■ **Prompt**
Return exactly the lines that run from the one containing "stil en ook" to the end of the entries, with both ends included.

■ **Data extracts**
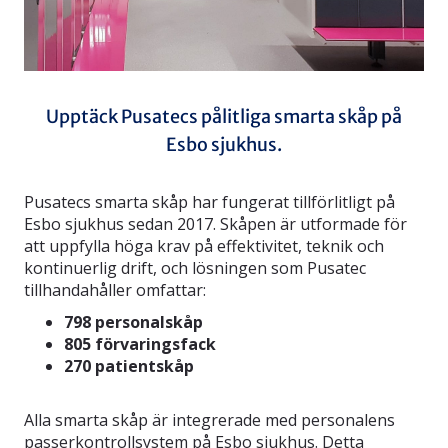
Upptäck Pusatecs pålitliga smarta skåp på
Esbo sjukhus.
Pusatecs smarta skåp har fungerat tillförlitligt på
Esbo sjukhus sedan 2017. Skåpen är utformade för
att uppfylla höga krav på effektivitet, teknik och
kontinuerlig drift, och lösningen som Pusatec
tillhandahåller omfattar:
798 personalskåp
805 förvaringsfack
270 patientskåp
Alla smarta skåp är integrerade med personalens
passerkontrollsystem på Esbo sjukhus. Detta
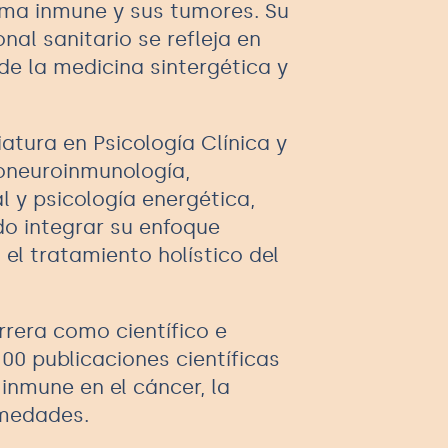
tema inmune y sus tumores. Su
nal sanitario se refleja en
de la medicina sintergética y
atura en Psicología Clínica y
coneuroinmunología,
l y psicología energética,
do integrar su enfoque
el tratamiento holístico del
rera como científico e
00 publicaciones científicas
inmune en el cáncer, la
rmedades.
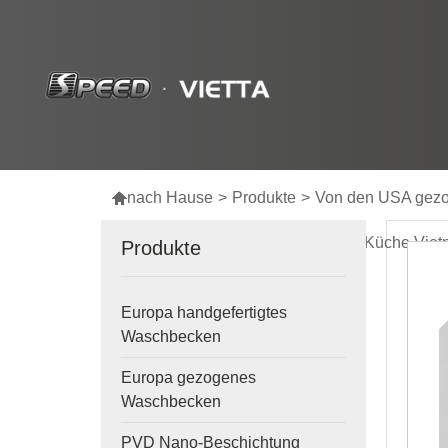

nach Hause
>
Produkte
>
Von den USA gez
Einzelne runde Schüssel Edelstahl Küche Viet
Produkte
Europa handgefertigtes
Waschbecken
Europa gezogenes
Waschbecken
PVD Nano-Beschichtung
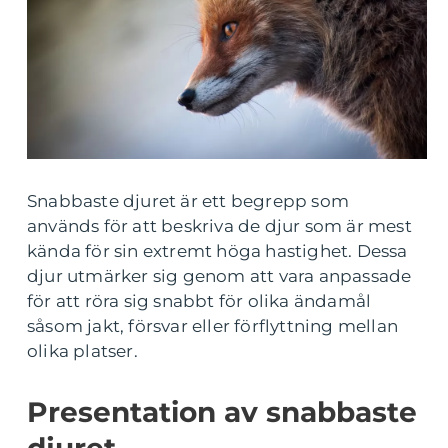
Snabbaste djuret är ett begrepp som
används för att beskriva de djur som är mest
kända för sin extremt höga hastighet. Dessa
djur utmärker sig genom att vara anpassade
för att röra sig snabbt för olika ändamål
såsom jakt, försvar eller förflyttning mellan
olika platser.
Presentation av snabbaste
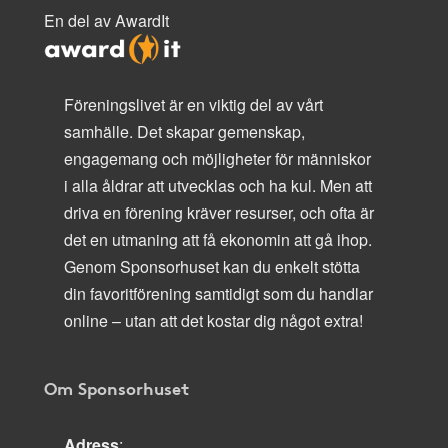
En del av AwardIt
Föreningslivet är en viktig del av vårt
samhälle. Det skapar gemenskap,
engagemang och möjligheter för människor
i alla åldrar att utvecklas och ha kul. Men att
driva en förening kräver resurser, och ofta är
det en utmaning att få ekonomin att gå ihop.
Genom Sponsorhuset kan du enkelt stötta
din favoritförening samtidigt som du handlar
online – utan att det kostar dig något extra!
Om Sponsorhuset
Adress
:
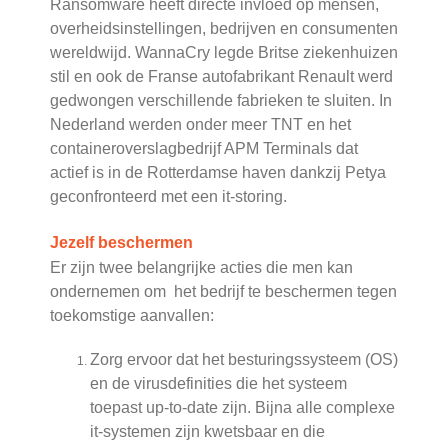
Ransomware heeft directe invloed op mensen,
overheidsinstellingen, bedrijven en consumenten
wereldwijd. WannaCry legde Britse ziekenhuizen
stil en ook de Franse autofabrikant Renault werd
gedwongen verschillende fabrieken te sluiten. In
Nederland werden onder meer TNT en het
containeroverslagbedrijf APM Terminals dat
actief is in de Rotterdamse haven dankzij Petya
geconfronteerd met een it-storing.
Jezelf beschermen
Er zijn twee belangrijke acties die men kan
ondernemen om het bedrijf te beschermen tegen
toekomstige aanvallen:
Zorg ervoor dat het besturingssysteem (OS)
en de virusdefinities die het systeem
toepast up-to-date zijn. Bijna alle complexe
it-systemen zijn kwetsbaar en die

■ **Result of this task**
stil en ook de Franse autofabrikant Renault werd
gedwongen verschillende fabrieken te sluiten. In
Nederland werden onder meer TNT en het
containeroverslagbedrijf APM Terminals dat
actief is in de Rotterdamse haven dankzij Petya
geconfronteerd met een it-storing.
Jezelf beschermen
Er zijn twee belangrijke acties die men kan
ondernemen om het bedrijf te beschermen tegen
toekomstige aanvallen:
Zorg ervoor dat het besturingssysteem (OS)
en de virusdefinities die het systeem
toepast up-to-date zijn. Bijna alle complexe
it-systemen zijn kwetsbaar en die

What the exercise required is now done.